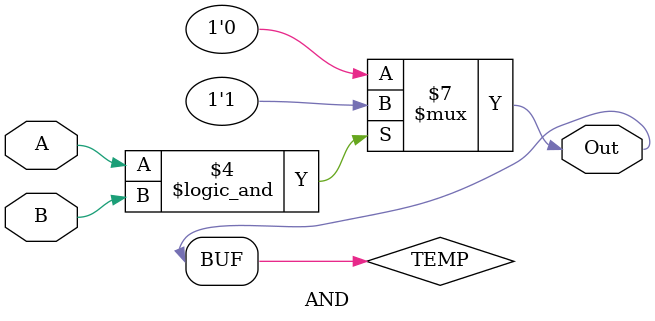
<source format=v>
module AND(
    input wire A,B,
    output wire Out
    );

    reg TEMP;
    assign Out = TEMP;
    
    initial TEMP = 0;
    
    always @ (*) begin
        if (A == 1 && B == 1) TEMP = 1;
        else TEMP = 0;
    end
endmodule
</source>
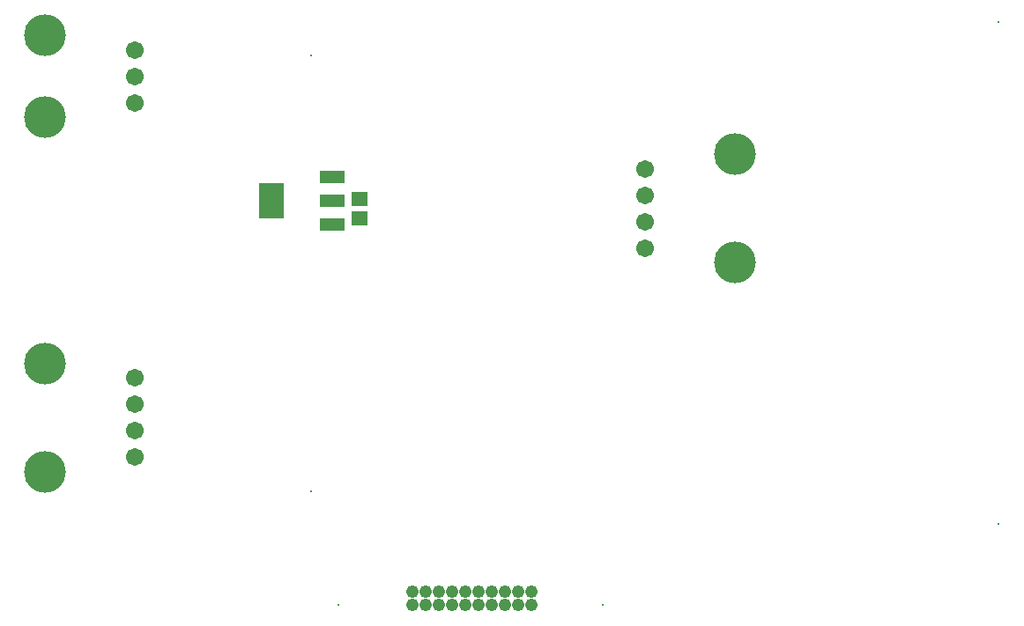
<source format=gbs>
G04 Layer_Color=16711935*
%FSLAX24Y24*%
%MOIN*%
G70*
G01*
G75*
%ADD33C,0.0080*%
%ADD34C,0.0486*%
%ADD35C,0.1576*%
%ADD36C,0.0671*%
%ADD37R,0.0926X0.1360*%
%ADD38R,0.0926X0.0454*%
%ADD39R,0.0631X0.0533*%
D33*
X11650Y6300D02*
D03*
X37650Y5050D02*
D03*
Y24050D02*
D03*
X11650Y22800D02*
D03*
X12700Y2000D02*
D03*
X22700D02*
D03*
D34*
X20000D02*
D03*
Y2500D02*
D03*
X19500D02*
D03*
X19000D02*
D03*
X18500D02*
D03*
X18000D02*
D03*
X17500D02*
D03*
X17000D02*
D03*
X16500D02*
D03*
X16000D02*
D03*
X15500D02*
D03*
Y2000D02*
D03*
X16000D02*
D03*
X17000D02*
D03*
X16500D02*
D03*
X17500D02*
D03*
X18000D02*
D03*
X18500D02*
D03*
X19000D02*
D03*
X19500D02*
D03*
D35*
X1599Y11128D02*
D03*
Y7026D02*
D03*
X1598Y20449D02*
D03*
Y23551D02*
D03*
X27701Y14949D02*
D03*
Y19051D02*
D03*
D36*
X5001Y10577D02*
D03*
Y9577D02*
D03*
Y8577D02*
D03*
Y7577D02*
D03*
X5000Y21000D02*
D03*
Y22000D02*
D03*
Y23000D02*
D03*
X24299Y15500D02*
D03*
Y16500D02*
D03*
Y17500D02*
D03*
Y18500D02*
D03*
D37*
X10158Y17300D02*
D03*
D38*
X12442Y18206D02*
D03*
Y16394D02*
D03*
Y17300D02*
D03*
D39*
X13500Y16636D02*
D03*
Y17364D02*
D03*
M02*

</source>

-------

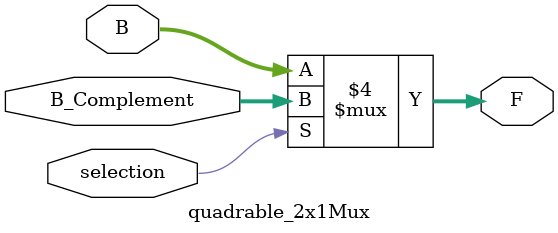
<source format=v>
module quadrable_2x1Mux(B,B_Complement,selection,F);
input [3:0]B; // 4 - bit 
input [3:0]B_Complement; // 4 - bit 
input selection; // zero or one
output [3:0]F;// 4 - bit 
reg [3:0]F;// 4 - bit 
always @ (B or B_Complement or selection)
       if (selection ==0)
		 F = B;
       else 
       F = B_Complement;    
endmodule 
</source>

-------

• ASSIGNMENT: All lines of the records above that contain the word "TEMP" are to be copied out.

• WRITTEN SOLUTION:
    reg TEMP;
    assign Out = TEMP;
    initial TEMP = 0;
        if (A == 1 && B == 1) TEMP = 1;
        else TEMP = 0;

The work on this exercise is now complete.